Sunday, August 8, 2010

Post # 34 - Smart Meters Pass a Test in Texas

As of July 1 of this year, the Texas Public Utility Commission says that 1,574,774 smart meters have been installed in Texas. When the rollout is complete, approximately 6.5 million customers will be upgraded from mechanical meters to smart meters with a digital display.

However, as with PG&E’s smart meter rollout in California, Oncor’s and Centerpoint’s Texas rollouts triggered consumer complaints about meter accuracy and alleged overpricing, (see Post #6). Oncor has said that the expensive bills many customers complained of were due to a record cold winter. However, in response to hundreds of complaints, the Texas PUC last spring mandated that Oncor and Centerpoint fund independent smart meter testing (see Post #15).

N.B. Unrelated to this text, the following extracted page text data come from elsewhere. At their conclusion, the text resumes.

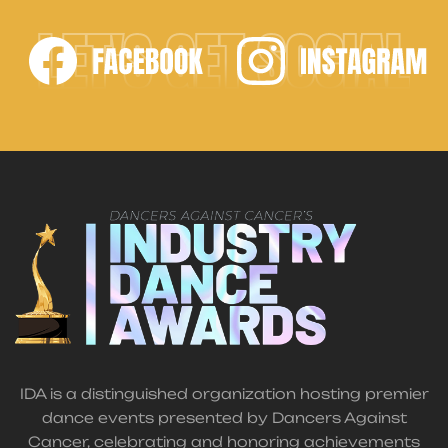
LET'S GET SOCIAL
IDA is a distinguished organization hosting premier
dance events presented by Dancers Against
Cancer, celebrating and honoring achievements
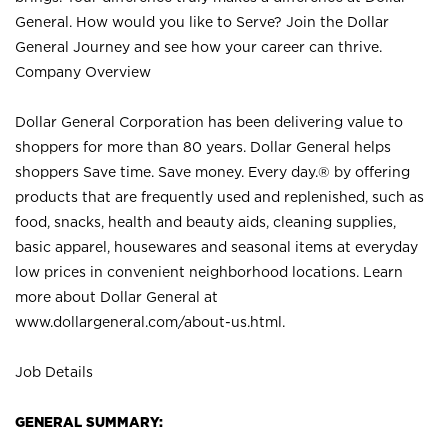
General. How would you like to Serve? Join the Dollar
General Journey and see how your career can thrive.
Company Overview
Dollar General Corporation has been delivering value to
shoppers for more than 80 years. Dollar General helps
shoppers Save time. Save money. Every day.® by offering
products that are frequently used and replenished, such as
food, snacks, health and beauty aids, cleaning supplies,
basic apparel, housewares and seasonal items at everyday
low prices in convenient neighborhood locations. Learn
more about Dollar General at
www.dollargeneral.com/about-us.html
.
Job Details
GENERAL SUMMARY:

The results are now in, and they support Oncor’s and Centerpoint’s claims that the meters were operating accurately. The report, prepared by Navigant Consulting under the direction of the PUC, revealed a smart meter accuracy rate of 99.96 percent. Only two were found to measure electric usage inaccurately of the 5,627 that were tested. This compares favorably with the 96 percent accuracy of older mechanical meters. Upon reviewing these results, Texas PUC Chairman Barry Smitherman said that the "extraordinary and comprehensive study clearly shows the superiority of smart meters compared to traditional, electromechanical meters." For more on the results, see here and here. To read the full Navigant report, click here and then click on document no. 38053.

This certainly doesn’t answer other questions that smart meter critics have been raising, such as the role of dynamic pricing (see Post ## 11, 26), overall costs (see Post ## 25, 28, 29 and 33) or whether smart meters represent the best means of promoting efficient energy usage (see Post # 27).

Nevertheless, the Navigant study clearly is a boost for supporters of smart metering as an advanced technology. On that level, at least, the Navigant study is evidence of smart metering's superiority to traditional mechanical meters.